Question from glassdoor:
Chance that a student passes the test is 10%. What is the chance that out of 400 students AT LEAST 50 pass the test? Check the closest answer: The offered answers were 5%, 10%, 15%, 20%, 25%.
Let $X_i=1$ if $i'$th student passes the test and $X_i=0$ if fails. Also, let $X=\sum_{i=1}^{400}X_i$. Then $X$ form a binomial distribution with $p=0.1$ and $n=400$. Thus,
$\Pr(X\geq50)=1-\Pr(X\leq49)=1-\sum_{x=0}^{49}\binom{400}{x}0.1^x0.9^{400-x}.$
But I don't know if there is any easy way to approximate the above value.
Also, maybe one way is to use mean and variance: $E[X]=np=40$ and $\mathrm{var}(X)=np(1-p)=36$?

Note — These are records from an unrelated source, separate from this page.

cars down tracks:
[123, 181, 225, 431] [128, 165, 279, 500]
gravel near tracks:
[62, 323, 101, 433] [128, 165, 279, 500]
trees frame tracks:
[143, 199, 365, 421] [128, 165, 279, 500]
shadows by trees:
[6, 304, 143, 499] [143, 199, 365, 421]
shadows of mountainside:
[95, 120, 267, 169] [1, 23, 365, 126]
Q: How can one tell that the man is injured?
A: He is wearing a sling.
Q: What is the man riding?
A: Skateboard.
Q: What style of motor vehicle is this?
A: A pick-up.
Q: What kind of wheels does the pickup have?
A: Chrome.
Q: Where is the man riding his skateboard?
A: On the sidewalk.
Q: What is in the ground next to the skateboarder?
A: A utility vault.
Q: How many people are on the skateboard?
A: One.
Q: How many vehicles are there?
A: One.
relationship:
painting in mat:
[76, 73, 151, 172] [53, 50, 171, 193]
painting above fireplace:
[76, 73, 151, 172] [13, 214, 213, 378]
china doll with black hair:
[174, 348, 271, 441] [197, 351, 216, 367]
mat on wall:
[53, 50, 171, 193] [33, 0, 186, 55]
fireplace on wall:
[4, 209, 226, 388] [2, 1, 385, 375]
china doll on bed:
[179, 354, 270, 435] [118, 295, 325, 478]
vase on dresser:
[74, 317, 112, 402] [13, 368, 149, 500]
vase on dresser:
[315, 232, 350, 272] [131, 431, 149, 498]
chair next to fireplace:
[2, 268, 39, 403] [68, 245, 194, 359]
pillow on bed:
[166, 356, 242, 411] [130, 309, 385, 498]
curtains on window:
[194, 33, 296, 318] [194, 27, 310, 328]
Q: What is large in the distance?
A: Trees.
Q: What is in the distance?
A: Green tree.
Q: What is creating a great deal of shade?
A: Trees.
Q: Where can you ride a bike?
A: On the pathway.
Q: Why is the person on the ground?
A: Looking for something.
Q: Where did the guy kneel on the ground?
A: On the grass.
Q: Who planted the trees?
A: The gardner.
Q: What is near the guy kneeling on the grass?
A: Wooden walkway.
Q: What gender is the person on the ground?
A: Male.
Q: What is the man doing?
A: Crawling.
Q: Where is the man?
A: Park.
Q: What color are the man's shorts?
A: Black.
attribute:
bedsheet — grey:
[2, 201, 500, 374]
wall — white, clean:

This was an interview question so I imagine no calculating device was allowed. It can be done without external aid if you have a background in elementary Statistics.
We have to estimate $P(X\ge 50)$ where $X$ is binomial with $n=400$ and $p=0.1$.
Using the normal approximation to the Binomial distribution and a continuity correction, as suggested in the comments. we have to find $P(Y\ge 49.5)$ where $Y$ is normal with mean $40$ and variance $36$.
This is $P(Z> \frac{49.5-40}{6}) = P(Z>1.6)$ where $Z$ is the standard normal distribution.
This probability is approximately $5\%$. (The actual value giving $5\%$ is around $1.65$ which any statistician should know).